## WHAT NEEDS TO BE DONE:
Give again, word for word, every line in the entries below from the line with "tilt_deg: -7.7" up to and including the line with "focal_mm: 5.1", and no other line.

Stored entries
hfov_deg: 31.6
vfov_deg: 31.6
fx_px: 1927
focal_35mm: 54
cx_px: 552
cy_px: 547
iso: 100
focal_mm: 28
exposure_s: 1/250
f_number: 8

...

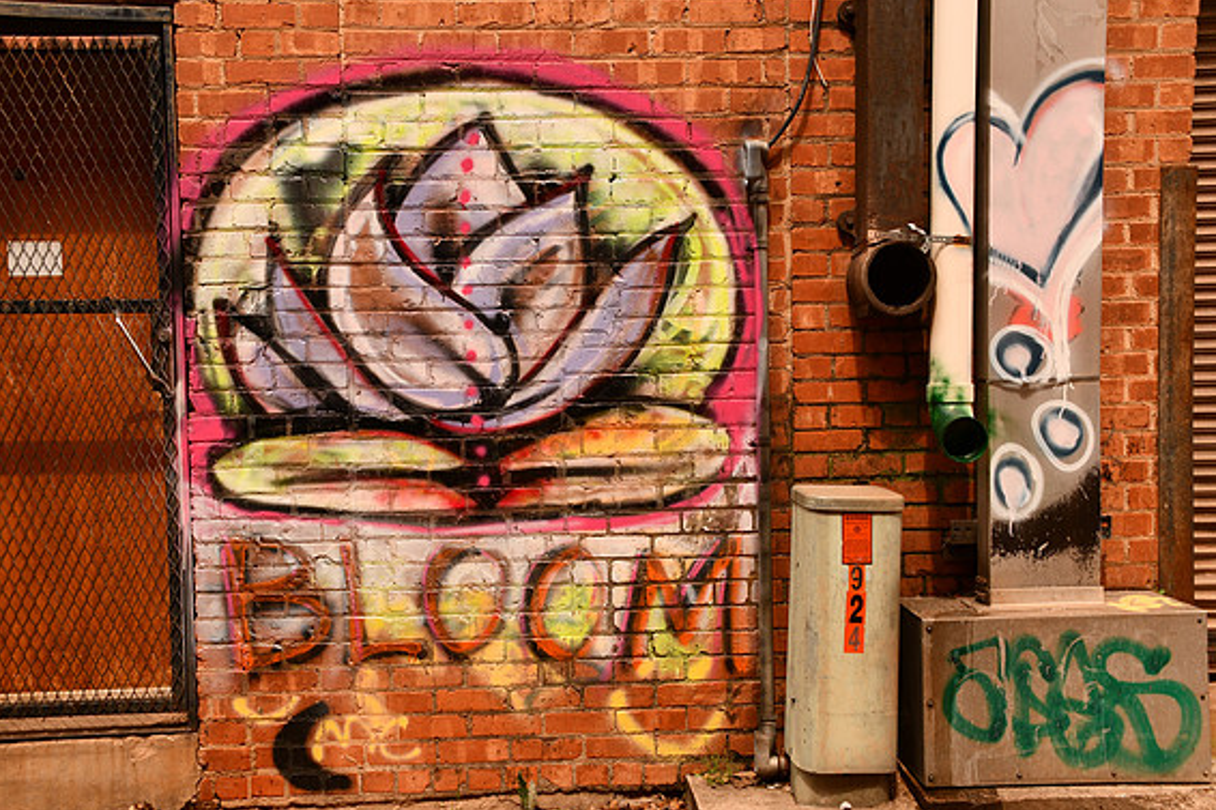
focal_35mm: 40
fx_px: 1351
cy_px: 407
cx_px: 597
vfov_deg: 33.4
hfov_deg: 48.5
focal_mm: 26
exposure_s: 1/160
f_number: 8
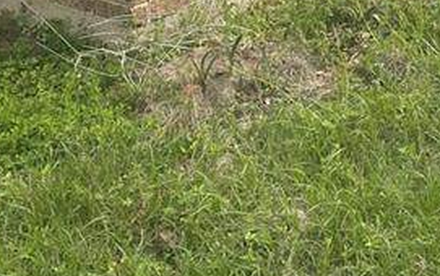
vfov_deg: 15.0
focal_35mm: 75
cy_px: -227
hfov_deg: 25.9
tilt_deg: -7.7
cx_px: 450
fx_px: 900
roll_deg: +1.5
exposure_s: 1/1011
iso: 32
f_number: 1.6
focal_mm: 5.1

--

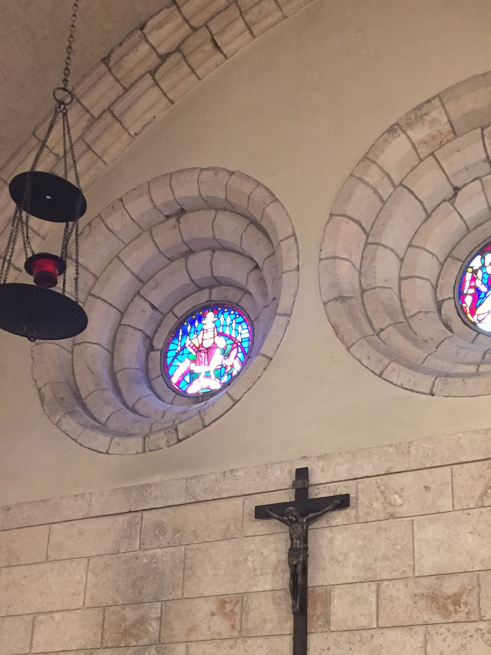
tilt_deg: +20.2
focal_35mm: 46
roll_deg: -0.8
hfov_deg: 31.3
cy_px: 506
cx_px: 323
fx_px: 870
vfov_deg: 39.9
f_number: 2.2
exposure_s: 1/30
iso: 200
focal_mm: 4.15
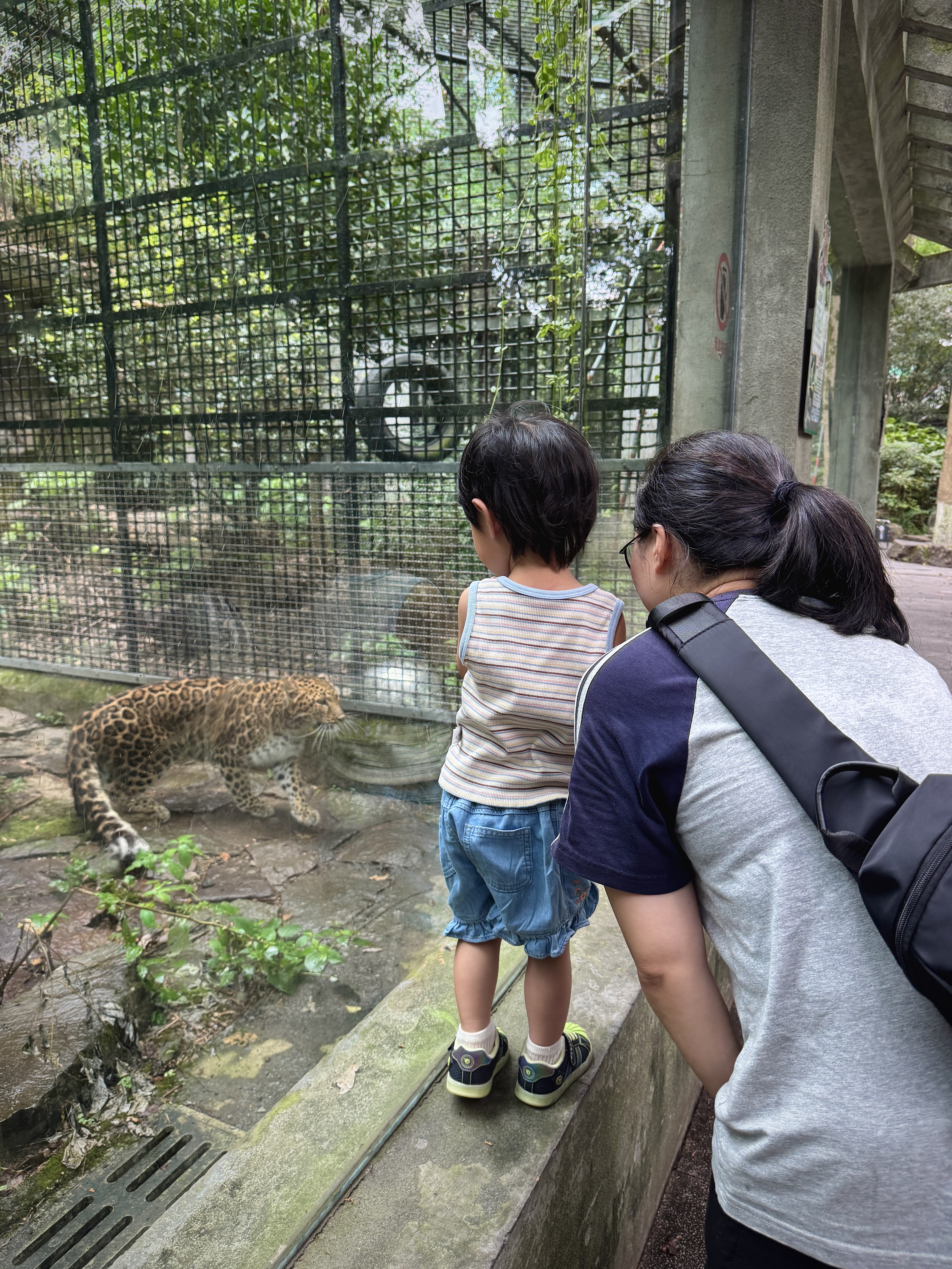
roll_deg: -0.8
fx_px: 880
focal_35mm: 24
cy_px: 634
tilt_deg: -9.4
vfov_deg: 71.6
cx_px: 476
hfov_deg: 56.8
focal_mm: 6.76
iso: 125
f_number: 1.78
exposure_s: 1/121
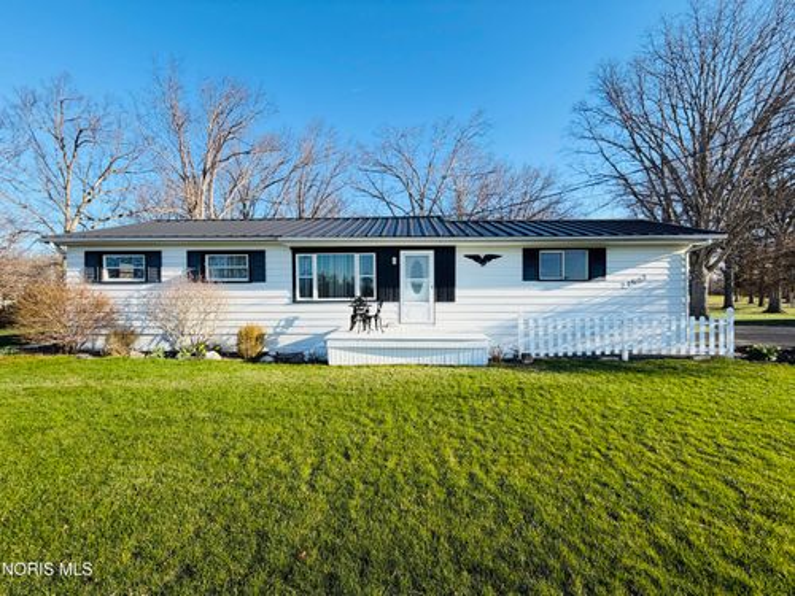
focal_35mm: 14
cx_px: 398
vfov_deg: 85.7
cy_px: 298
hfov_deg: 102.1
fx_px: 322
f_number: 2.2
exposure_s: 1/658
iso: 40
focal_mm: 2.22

## EXERCISE SOLUTION:
tilt_deg: -7.7
cx_px: 450
fx_px: 900
roll_deg: +1.5
exposure_s: 1/1011
iso: 32
f_number: 1.6
focal_mm: 5.1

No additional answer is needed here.